[Extracted data entries]
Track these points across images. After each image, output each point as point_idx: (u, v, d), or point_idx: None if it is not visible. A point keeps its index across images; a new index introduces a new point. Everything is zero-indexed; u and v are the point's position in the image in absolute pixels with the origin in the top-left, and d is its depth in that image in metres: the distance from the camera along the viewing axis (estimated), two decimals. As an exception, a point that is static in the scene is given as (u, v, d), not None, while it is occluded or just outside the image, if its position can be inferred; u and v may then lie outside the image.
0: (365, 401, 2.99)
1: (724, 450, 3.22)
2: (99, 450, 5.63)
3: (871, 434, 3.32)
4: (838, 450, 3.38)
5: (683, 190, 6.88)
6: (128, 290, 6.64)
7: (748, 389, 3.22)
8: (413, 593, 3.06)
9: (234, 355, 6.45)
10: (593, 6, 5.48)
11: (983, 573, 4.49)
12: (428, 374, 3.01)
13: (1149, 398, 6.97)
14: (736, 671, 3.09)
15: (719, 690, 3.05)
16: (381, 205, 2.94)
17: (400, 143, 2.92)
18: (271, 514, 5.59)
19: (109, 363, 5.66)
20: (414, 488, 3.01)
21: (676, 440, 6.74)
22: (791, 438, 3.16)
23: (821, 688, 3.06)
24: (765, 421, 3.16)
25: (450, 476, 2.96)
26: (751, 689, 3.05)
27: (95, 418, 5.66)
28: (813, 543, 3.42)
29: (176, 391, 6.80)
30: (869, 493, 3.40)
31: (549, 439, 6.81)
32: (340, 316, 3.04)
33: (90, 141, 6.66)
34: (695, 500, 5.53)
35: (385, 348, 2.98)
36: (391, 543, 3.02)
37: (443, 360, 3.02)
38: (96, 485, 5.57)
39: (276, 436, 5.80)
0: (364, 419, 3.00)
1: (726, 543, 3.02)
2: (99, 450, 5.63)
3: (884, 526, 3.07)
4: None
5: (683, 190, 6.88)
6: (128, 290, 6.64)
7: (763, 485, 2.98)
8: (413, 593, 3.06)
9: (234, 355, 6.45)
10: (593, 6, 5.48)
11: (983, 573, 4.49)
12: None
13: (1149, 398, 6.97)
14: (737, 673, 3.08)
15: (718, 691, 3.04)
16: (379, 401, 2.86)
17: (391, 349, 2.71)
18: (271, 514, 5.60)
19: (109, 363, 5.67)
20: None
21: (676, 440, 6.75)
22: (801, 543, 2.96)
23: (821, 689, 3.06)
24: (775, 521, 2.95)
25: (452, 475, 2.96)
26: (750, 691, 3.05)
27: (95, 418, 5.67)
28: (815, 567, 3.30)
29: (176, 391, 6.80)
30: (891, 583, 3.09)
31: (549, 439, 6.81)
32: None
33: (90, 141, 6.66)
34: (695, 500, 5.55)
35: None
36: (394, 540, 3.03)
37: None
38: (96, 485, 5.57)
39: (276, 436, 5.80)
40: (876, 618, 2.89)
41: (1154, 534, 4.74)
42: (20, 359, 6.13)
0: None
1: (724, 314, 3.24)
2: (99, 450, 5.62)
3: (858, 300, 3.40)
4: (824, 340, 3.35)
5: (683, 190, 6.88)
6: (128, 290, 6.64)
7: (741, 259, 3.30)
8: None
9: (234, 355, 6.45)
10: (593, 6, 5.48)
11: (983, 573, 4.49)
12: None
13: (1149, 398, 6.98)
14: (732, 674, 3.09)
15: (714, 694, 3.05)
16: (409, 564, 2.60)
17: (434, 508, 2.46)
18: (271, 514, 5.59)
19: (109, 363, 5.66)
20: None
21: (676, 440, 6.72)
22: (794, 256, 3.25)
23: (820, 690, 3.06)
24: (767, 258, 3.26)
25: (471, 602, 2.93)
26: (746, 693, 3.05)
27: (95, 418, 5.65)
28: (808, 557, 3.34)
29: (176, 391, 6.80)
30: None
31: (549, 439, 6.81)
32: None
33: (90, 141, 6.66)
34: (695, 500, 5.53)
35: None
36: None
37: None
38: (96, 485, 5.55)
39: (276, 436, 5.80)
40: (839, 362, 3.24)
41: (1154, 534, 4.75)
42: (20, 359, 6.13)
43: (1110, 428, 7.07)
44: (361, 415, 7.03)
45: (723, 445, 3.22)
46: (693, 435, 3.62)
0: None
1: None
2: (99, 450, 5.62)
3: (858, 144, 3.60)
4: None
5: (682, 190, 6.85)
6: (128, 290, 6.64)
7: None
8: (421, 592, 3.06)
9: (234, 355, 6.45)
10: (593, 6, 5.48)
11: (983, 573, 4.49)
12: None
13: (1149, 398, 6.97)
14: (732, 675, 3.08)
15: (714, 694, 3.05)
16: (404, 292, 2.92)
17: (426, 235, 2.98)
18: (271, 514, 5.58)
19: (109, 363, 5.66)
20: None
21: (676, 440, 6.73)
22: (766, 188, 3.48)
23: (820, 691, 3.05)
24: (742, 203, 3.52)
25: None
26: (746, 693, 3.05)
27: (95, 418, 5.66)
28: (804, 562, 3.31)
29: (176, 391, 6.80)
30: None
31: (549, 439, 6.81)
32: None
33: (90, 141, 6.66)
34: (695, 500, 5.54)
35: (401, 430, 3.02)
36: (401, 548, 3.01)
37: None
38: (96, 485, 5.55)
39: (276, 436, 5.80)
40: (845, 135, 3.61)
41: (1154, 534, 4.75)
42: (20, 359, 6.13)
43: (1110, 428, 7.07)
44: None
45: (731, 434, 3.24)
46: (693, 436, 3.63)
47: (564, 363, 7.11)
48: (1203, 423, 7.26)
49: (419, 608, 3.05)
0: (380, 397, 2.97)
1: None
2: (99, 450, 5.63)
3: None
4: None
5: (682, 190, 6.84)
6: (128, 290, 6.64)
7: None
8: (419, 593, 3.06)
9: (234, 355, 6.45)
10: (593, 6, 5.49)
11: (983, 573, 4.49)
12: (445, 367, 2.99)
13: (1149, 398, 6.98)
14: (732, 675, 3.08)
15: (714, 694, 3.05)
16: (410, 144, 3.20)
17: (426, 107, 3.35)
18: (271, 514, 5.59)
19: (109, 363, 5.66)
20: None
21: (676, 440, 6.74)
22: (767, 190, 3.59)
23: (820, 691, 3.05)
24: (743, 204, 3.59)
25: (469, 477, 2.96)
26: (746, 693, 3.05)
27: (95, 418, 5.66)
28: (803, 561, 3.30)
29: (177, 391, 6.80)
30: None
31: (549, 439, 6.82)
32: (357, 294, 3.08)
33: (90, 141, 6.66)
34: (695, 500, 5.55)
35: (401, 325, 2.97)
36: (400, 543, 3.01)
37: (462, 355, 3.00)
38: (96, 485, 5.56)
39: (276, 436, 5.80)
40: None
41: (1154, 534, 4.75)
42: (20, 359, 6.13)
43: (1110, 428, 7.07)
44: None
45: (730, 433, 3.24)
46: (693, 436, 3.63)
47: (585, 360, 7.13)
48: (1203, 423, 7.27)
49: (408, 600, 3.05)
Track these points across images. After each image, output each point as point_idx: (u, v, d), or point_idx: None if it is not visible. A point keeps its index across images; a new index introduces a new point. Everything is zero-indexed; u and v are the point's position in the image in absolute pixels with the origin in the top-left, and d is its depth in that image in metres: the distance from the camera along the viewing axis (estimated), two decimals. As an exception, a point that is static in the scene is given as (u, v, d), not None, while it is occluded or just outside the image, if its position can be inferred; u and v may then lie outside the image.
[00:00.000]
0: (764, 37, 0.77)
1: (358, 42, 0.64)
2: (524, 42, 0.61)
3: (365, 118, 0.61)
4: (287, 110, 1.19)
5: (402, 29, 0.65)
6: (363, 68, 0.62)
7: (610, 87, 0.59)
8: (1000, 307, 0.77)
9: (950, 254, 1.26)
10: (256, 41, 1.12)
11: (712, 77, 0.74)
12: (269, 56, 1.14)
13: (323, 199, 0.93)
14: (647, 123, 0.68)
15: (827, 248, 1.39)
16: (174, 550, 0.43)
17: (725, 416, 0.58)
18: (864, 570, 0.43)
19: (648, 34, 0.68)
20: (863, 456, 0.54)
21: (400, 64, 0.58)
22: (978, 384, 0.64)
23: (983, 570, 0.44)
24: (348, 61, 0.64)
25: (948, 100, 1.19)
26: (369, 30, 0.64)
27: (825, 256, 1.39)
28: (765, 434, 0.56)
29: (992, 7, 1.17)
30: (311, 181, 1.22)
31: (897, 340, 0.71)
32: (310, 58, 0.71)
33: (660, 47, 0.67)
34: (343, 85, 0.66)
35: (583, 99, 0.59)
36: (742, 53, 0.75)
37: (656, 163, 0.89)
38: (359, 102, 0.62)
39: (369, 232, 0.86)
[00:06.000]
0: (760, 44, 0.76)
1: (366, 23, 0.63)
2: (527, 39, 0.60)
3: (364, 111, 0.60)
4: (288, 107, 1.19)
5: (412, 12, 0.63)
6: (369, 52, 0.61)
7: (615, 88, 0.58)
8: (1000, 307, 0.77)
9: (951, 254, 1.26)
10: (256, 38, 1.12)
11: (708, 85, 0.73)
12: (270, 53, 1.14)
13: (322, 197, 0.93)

[EXERCISE DIRECTIONS]
What needs duplicating is the run of lines from the one containing "20: (863, 456, 0.54)" through the last line of the entries above, exact and complete.

[OUTPUT FOR THIS EXERCISE]
20: (863, 456, 0.54)
21: (400, 64, 0.58)
22: (978, 384, 0.64)
23: (983, 570, 0.44)
24: (348, 61, 0.64)
25: (948, 100, 1.19)
26: (369, 30, 0.64)
27: (825, 256, 1.39)
28: (765, 434, 0.56)
29: (992, 7, 1.17)
30: (311, 181, 1.22)
31: (897, 340, 0.71)
32: (310, 58, 0.71)
33: (660, 47, 0.67)
34: (343, 85, 0.66)
35: (583, 99, 0.59)
36: (742, 53, 0.75)
37: (656, 163, 0.89)
38: (359, 102, 0.62)
39: (369, 232, 0.86)
[00:06.000]
0: (760, 44, 0.76)
1: (366, 23, 0.63)
2: (527, 39, 0.60)
3: (364, 111, 0.60)
4: (288, 107, 1.19)
5: (412, 12, 0.63)
6: (369, 52, 0.61)
7: (615, 88, 0.58)
8: (1000, 307, 0.77)
9: (951, 254, 1.26)
10: (256, 38, 1.12)
11: (708, 85, 0.73)
12: (270, 53, 1.14)
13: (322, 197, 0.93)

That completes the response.